Come se la passa il Cagliari che domenica ospita la SPAL? Il punto dalla Sardegna

Il punto conquistato con l’Inter al “Paolo Mazza” di Ferrara ha dato morale e ha mosso la classifica, ma per la SPAL non è sufficiente, ne servono altri. Per questo la gara con il Cagliari è molto importante per non perdere terreno nella corsa salvezza. Non è un crocevia, ma poco ci manca. Per capire come se la passa la truppa di Lopez, reduce dal pareggio dello “Scida” con il Crotone in inferiorità numerica (1-1, reti di Trotta e Cigarini), abbiamo interpellato il collega Davide Zedda, direttore del quotidiano on-line www.blogcagliaricalcio1920.net.

Davide, il Cagliari non vince da un mese – successo a Bergamo per 2-1 – ma con Juventus e Milan ha venduto cara la pelle. Qual è il reale stato di forma dei rossoblu?
“Non se la passano male. Il morale è alto dopo le belle prestazioni fatte con Milan e Juventus in casa e il pareggio strappato a Crotone in inferiorità numerica. Con la SPAL finalmente il Cagliari sarà al gran completo, eccezion fatta per Pisacane squalificato. Il rientro di tre pedine fondamentali come Barella, Joao Pedro e Pavoletti può dare la giusta iniezione di fiducia”.

Ecco, a proposito: che formazione ha in mente Lopez?
“Solito 3-5-2. In porta c’è il dubbio Cragno che ha preso una botta in testa a Crotone ed è uscito malconcio. Ma nel caso dovesse dare forfait è pronto Rafael, che è sempre una garanzia. Al posto dello squalificato Pisacane sono in ballottaggio Romagna e Andreolli. Se devo sbilanciarmi dico che ha più chance il primo di partire titolare perché nell’ultima trasferta è stato tenuto a riposo. Il reparto difensivo lo completano Castan e Ceppitelli. A centrocampo credo proprio che Lopez vada sul sicuro: Padoin largo a sinistra, con Faragò a presidiare l’altro out; Barella e Ionita le due mezzali; Cigarini in cabina di regia. Davanti: Joao Pedro alle spalle di Pavoletti”.
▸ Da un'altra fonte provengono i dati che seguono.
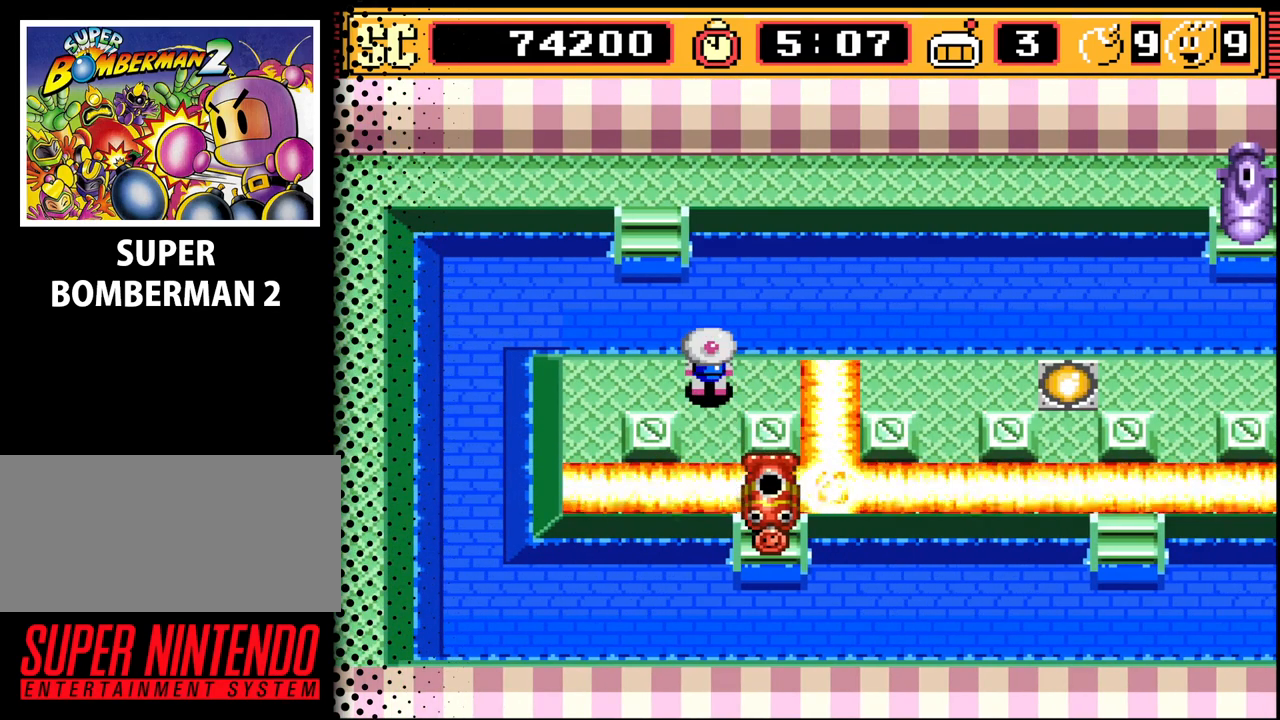
{"buttons": ["DPAD_DOWN"], "events": [[300, "DPAD_DOWN", "down"], [433, "DPAD_DOWN", "up"], [467, "DPAD_DOWN", "down"]]}
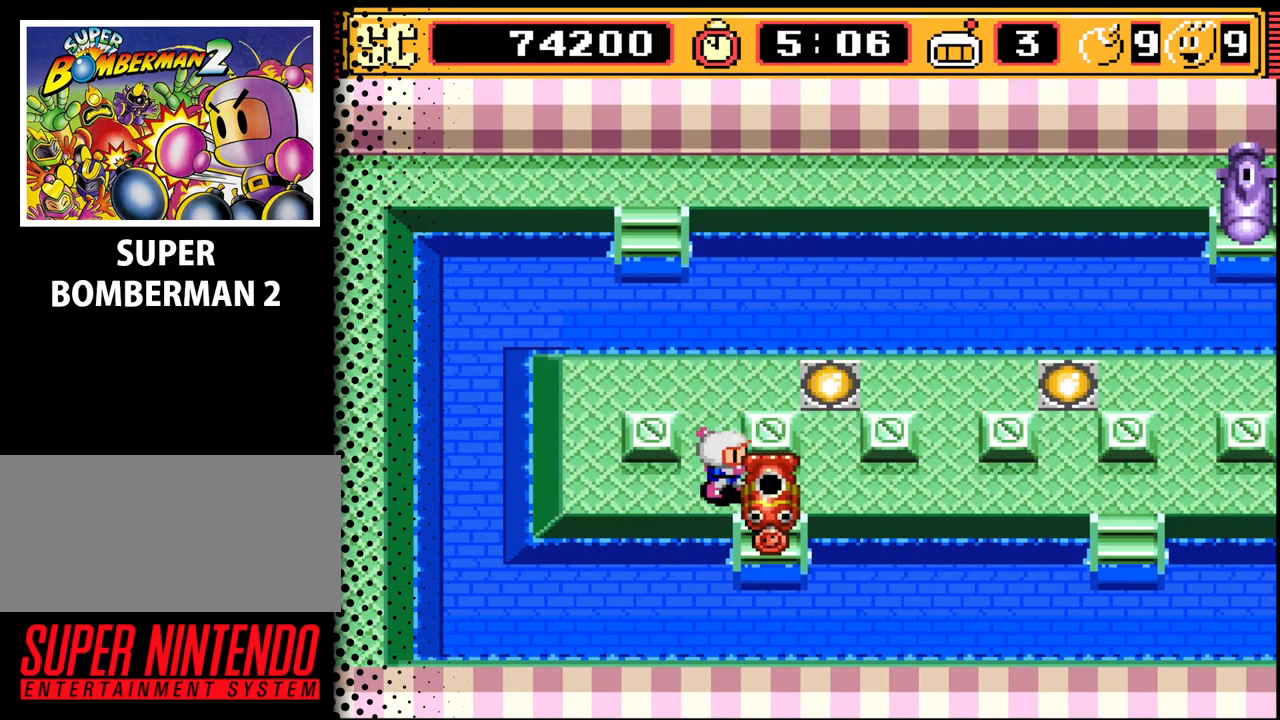
{"buttons": [], "events": [[33, "DPAD_RIGHT", "down"], [67, "DPAD_RIGHT", "up"], [233, "DPAD_DOWN", "up"]]}
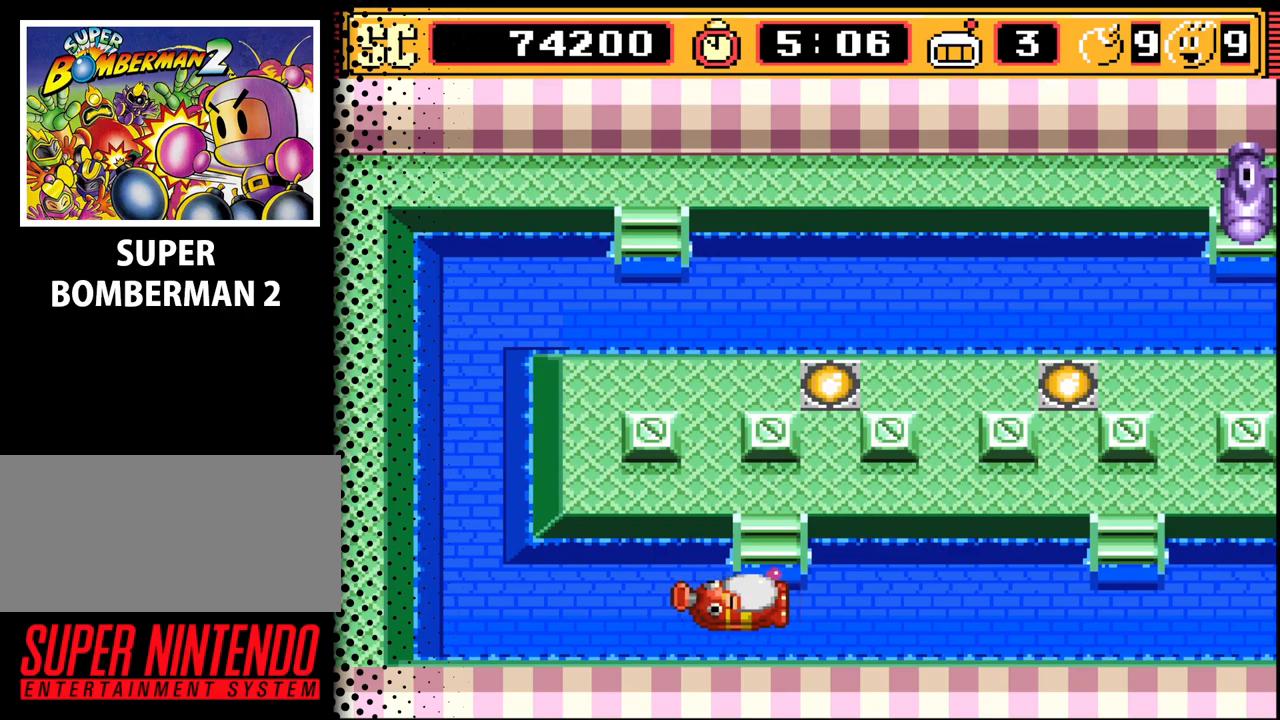
{"buttons": [], "events": []}
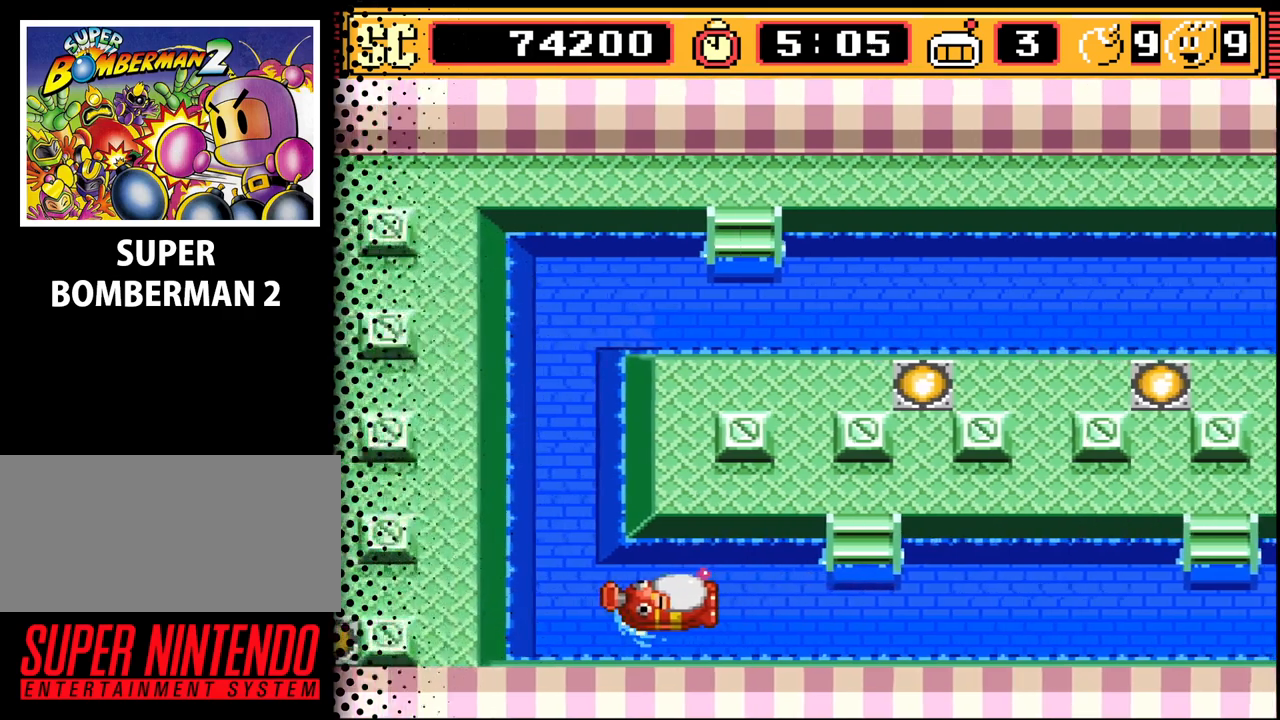
{"buttons": [], "events": []}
Neppure Borriello, lungodegente, sarà della partita…
“Nessun rimpianto. Non c’era proprio nessuna aspettativa perché prima dell’infortunio non ha dimostrato chissà che cosa. Nonostante abbia doti tecniche indiscutibili che gli permettono di impensierire le difese avversarie. E’ infortunato, ma probabilmente gli è venuto il classico mal di pancia… i tifosi del Cagliari, invece, saranno felici di rivedere Salamon perché qua ha lasciato davvero un bel ricordo, fino all’ultimo hanno sperato che non partisse. Ma alla fine le scelte tecniche hanno prevalso su quelle di cuore. Verrà di sicuro applaudito”.

La SPAL come può mettere in difficoltà una squadra come il Cagliari, attrezzata ed esperta?
“Con la fame di punti. I biancazzurri vengono qui per fare risultato. Per questo la SPAL di Semplici intimorisce, anche se il rendimento esterno non è il massimo: una sola vittoria e venti gol subiti in undici partite. Il Cagliari deve prestare attenzione come ha dimostrato di saper fare negli altri scontri diretti in casa da quando è arrivato Lopez ha vinto tutti quando ha messo KO Benevento e Chievo. ”.

E che partita ti aspetti?
“Bella domanda. Ma credo che la tattica abbia la meglio sul bel gioco perché i punti in palio valgono doppio. La tensione prevarrà sullo spettacolo in campo. Non si può sbagliare. Le due squadre affronteranno la partita in maniera guardinga e attenta, cercando di limitare al minimo gli errori. Il Cagliari potrebbe provare a partire forte per cercare di passare in vantaggio subito, ma non è molto nelle sue corde. Vince chi riesce a vincere la paura”.

I punti in classifica al momento dicono che Cagliari-SPAL è una sfida salvezza, pensi che possa essere decisiva?
“No, è presto. E’ una gara fondamentale, ma non decisiva. Entrambe hanno ancora tanti altri scontri diretti davanti. Ma è anche vero che il Cagliari vincendo potrebbe virtualmente ipotecare un pezzo di salvezza. Però i rossoblù, come ha ammesso la dirigenza, lotteranno fino alla fine, bene che vada si salveranno un paio di giornate prima”.